Einer von 82 belasteten Namen: Der k. u. k. Generalstabschef Hötzendorf war für viele ein Kriegstreiber.

Foto: Walter Müller

Jahrzehntelang wurde über belastete Straßennamen in Graz debattiert: Sollte man Straßen, die etwa nach NS-Unterstützern oder Kriegstreibern benannt sind, umbenennen oder nur mit Zusatztafeln kommentieren? Am Donnerstag wird der Grazer Gemeinderat nun Änderungen problematischer Straßennamen beschließen.

Auch eine von der Stadt eingesetzte Kommission mit 14 Historikerinnen und Historikern, die 1.630 Grazer Straßen und Plätze überprüfte, legte 2018 ihr Ergebnis vor: 82 Namen seien kritisch zu bewerten, 20 sogar höchst bedenklich.

Doch in der schwarz-blauen Koalition des Ex-Bürgermeisters Siegfried Nagl tat sich wenig. Vor allem die FPÖ war ein Bremsklotz beim Umbenennen. Zusatztafeln waren ein Kompromiss, mit dem aber viele unzufrieden waren. Der damalige FPÖ-Klubchef Armin Sippel hielt es sogar für "anmaßend, Personen der Vergangenheit aus heutiger Sicht zu beurteilen".

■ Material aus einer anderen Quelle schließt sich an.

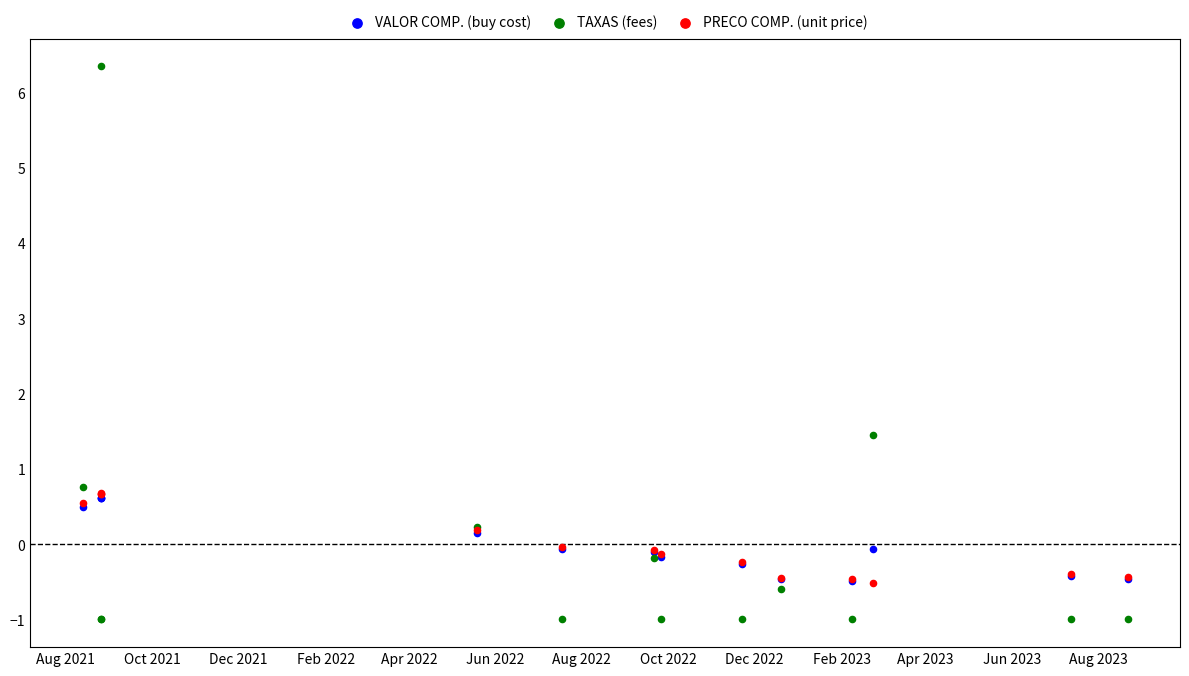

Which series contains the highest Y value?

TAXAS (fees)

Widerstandskämpfer statt Nazis

Während etwa in Wien schon 1993 die Ottokar-Kernstock-Straße in Jägerstätterstraße unbenannt wurde und damit nicht mehr den deutschnationalen Dichter und Verfasser des Hakenkreuzliedes, sondern den Widerstandskämpfer Franz Jägerstätter würdigte und auch im steirischen Mürzzuschlag bereits 2016 die Kernstockgasse zur Haasgasse – nach den NS-Opfern Karoline und Franz Haas – umbenannt wurde, gibt es in Graz immer noch eine Kernstockgasse.

Aber nicht mehr lange. Mit den Stimmen der Stadtkoalition aus KPÖ und Grünen sowie der SPÖ kommt man am Donnerstag in die Gänge. Nachdem die Grünen lange darum gekämpft haben, bringt die Grünen-Gemeinderätin Manuela Wutte einen dringlichen Antrag ein, wonach man einen "schrittweisen, behutsamen Umbenennungsprozess" für schwerbelastete Straßennamen beginnt. Die Ersten auf der Liste werden die Kernstockgasse und die Max-Mell-Allee (nach dem Anhänger des Austrofaschismus und Befürworter der NS-Bücherverbrennungen Mell benannt) sein. Die Allee könnte künftig den Namen der Grazer Ärztin Oktavia Aigner-Rollett tragen. Den Anrainerinnen und Anrainern sollen dabei keine Kosten entstehen.

Viele Adressen

Die nach dem Generalstabschef der k. u. k. Armee Conrad von Hötzendorf benannte Straße wird aufgrund zu vieler betroffener Adressen hingegen noch länger keinen neuen Namen bekommen.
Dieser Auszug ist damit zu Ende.